The goal of the assignment is to implement an automatic machine translation system similar to Google translate. Implementing a machine learning system to learn how to translate between two languages is extremely difficult and still an open problem. Just try some translations with Google translate - a human can often understand the meaning of some text, even though the translations includes many syntactic and semantic errors.
Therefore, we are limiting ourselves to a specific domain - restaurant menus - and implement a machine learning system to learn to translate various dishes between English and Chinese. For example, after training you should be able to query the system on some unknown new dish (e.g., 牛肉面 => Beef Noodle Soup and vice versa). I scraped two files of Chinese <-> English menu item translations and converted them into csv format (chinese_dishes.csv, chinese_dishes2.csv)
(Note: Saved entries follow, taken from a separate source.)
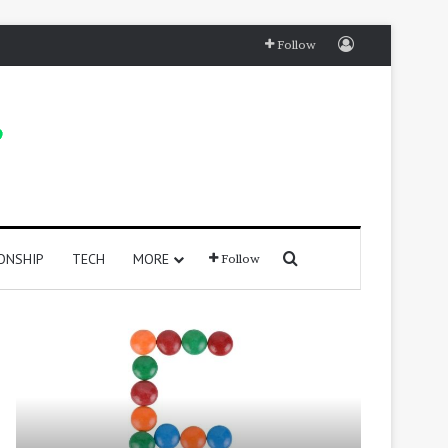
Log In
Follow
Search for
ONSHIP
TECH
MORE
Follow
415
250
Positive
Positive
Words
Words
That
That
Start
Start
with
With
You will use a Naive Bayesian approach to train your machine learning system. To translate from English into Chinese, we want to find an English utterance with the maximum a posterior probability given the Chinese sentence and the training data.
The probability of an utterance is the product of the probabilities of the individual words. In other words, we assume that the words are statistically independent. That is clearly a gross oversimplification, but a necessary one to keep the computation tractable.
In the first part of the assignment, we will calculate the likelihood and prior probabilities for individual words. So we calculate the posterior probability of an utterance T=t1 t2 t3 given an input in the original language O as:
P(T|O) = P(T|O)*P(O) = P(t1|O)*P(O) * P(t2|O)*P(O) …
One problem is that the utterance in the other language in itself will contain multiple words O=o1 o2 o3 … So you will have to come with an idea for how to approximate the probabilities for the language in the original language.
Extend the algorithm that you developed to include two word combinations rather than just single words. For example, so far your system will have independently calculated the probabilities for black and bean, however black bean is a very common expression as opposed to blue bean. Add all two word combinations that occur in the training text to the table of probabilities.
Make sure that you do not set the likelihood and prior probabilities to exactly 0, but rather a small constant to deal with the fact that you do not want to rule out an utterance just because it has not occurred exactly in your training data.
One issue with Naive Bayesian Learners is that the probabilities are often quite small and multiplying them together will lead to underflow in the computation. To avoid this problem, you should add the log of the probabilities instead.
To hand in your assignment:
You should receive a response saying how many bytes were handed in - all of the files you put in your handin directory are compressed for handin, so the number reported may seem unusually small.
If you change your mind about what is handed in or think you've made a mistake, you can enter the handin command as often as you want, each new handin will erase the old. Remember there is a hard deadline on the due date, at which point the handin system will be disabled.
When marking your assignments, the marker will get a copy of everything you placed in the directory. They will start a telnet unix session, cd into your source directory. Depending on the programming language that you have used they will either: (a) execute make , followed by ./a.out [args] in case of C or C++, or (b) javac *.java followed by java ass2 [args] in case of a Java submission.
You will get an email back to the cc account you used to do the handin after the marker is finished. Please ensure the mail on this account is not forwarded elsewhere.